INSTRUCTIONS TO FOLLOW -> Leaving out the images, please reproduce each line below exactly.

STORED DATA ->

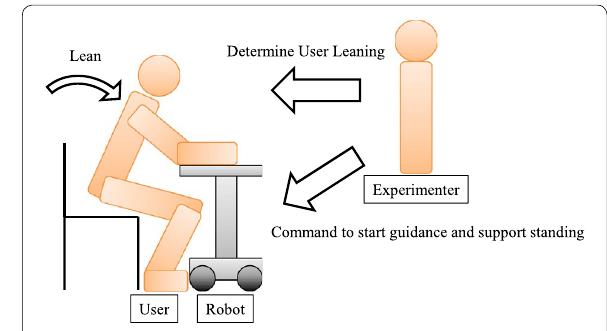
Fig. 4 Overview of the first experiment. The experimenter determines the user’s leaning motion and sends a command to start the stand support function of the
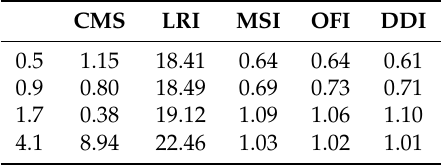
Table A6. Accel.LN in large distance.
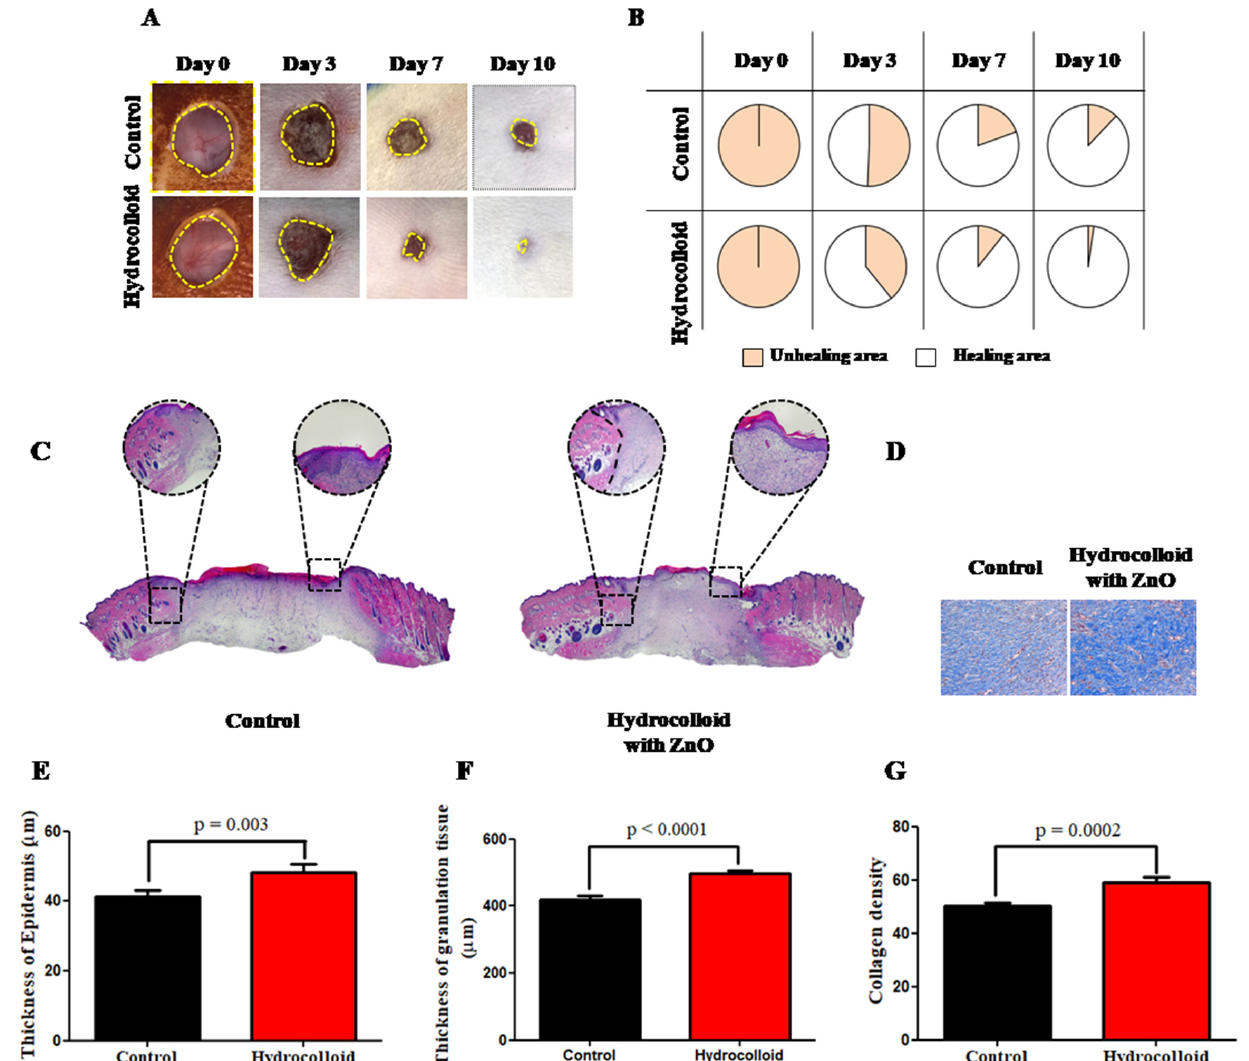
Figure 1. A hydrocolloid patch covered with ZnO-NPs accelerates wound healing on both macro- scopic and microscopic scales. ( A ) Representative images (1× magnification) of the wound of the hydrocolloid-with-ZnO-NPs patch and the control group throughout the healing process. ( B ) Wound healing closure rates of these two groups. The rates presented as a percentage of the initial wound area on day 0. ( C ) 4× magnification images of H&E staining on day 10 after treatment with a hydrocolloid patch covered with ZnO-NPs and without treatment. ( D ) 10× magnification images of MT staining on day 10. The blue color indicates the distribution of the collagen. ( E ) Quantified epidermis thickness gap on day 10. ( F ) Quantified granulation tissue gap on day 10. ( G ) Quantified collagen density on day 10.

PROBLEM SOLUTION ->
Fig. 4 Overview of the first experiment. The experimenter determines the user’s leaning motion and sends a command to start the stand support function of the
Table A6. Accel.LN in large distance.
Figure 1. A hydrocolloid patch covered with ZnO-NPs accelerates wound healing on both macro- scopic and microscopic scales. ( A ) Representative images (1× magnification) of the wound of the hydrocolloid-with-ZnO-NPs patch and the control group throughout the healing process. ( B ) Wound healing closure rates of these two groups. The rates presented as a percentage of the initial wound area on day 0. ( C ) 4× magnification images of H&E staining on day 10 after treatment with a hydrocolloid patch covered with ZnO-NPs and without treatment. ( D ) 10× magnification images of MT staining on day 10. The blue color indicates the distribution of the collagen. ( E ) Quantified epidermis thickness gap on day 10. ( F ) Quantified granulation tissue gap on day 10. ( G ) Quantified collagen density on day 10.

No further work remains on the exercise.